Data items
◇ ◇ ◇ ◇ ◇

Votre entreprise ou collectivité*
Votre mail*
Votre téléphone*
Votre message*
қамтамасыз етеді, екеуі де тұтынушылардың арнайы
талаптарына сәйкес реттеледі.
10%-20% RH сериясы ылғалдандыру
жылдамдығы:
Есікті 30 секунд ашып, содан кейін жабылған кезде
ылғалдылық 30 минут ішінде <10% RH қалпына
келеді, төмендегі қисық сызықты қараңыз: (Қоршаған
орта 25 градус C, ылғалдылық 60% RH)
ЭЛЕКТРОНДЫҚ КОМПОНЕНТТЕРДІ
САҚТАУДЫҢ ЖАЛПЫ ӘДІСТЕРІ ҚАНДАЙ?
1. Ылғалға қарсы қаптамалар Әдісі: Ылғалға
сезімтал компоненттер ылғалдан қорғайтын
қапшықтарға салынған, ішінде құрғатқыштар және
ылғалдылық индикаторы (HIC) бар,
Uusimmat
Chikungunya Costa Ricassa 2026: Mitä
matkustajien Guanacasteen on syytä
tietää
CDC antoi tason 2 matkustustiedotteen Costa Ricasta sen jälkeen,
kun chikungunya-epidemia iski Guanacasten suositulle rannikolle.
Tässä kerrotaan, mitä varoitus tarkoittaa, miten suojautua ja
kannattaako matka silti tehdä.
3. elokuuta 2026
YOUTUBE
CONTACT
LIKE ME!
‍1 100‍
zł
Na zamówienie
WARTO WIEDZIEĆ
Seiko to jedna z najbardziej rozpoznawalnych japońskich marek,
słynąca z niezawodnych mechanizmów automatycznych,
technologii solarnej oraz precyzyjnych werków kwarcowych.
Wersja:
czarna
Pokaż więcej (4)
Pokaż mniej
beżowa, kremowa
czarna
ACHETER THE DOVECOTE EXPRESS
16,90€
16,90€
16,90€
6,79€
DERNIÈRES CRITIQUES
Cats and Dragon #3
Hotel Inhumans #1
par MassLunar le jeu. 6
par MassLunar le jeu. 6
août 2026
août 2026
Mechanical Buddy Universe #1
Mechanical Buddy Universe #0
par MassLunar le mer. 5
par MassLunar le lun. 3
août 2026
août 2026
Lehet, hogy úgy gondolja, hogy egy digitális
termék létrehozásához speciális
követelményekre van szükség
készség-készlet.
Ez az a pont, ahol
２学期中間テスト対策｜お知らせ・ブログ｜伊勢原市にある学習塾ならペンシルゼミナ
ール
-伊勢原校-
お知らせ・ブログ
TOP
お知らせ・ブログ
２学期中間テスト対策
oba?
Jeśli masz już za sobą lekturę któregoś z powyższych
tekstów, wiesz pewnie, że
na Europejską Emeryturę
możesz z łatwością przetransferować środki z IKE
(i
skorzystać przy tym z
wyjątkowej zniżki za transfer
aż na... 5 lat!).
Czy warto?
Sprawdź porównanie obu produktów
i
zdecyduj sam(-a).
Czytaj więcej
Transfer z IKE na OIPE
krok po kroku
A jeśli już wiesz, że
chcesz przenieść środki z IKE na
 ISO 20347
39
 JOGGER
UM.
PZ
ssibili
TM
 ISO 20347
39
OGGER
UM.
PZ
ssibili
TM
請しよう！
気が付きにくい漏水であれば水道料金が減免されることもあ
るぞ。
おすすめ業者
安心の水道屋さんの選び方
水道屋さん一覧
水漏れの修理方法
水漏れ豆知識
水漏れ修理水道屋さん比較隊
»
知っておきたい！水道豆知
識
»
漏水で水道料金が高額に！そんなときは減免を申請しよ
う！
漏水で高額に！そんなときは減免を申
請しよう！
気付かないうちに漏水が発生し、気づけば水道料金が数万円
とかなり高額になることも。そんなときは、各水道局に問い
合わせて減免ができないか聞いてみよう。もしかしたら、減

◇ ◇ ◇ ◇ ◇

● What the task asks:
Locate every line in the data above that includes the word "Mechanical", and copy each of those lines in full.

● Result of this exercise:
Mechanical Buddy Universe #1
Mechanical Buddy Universe #0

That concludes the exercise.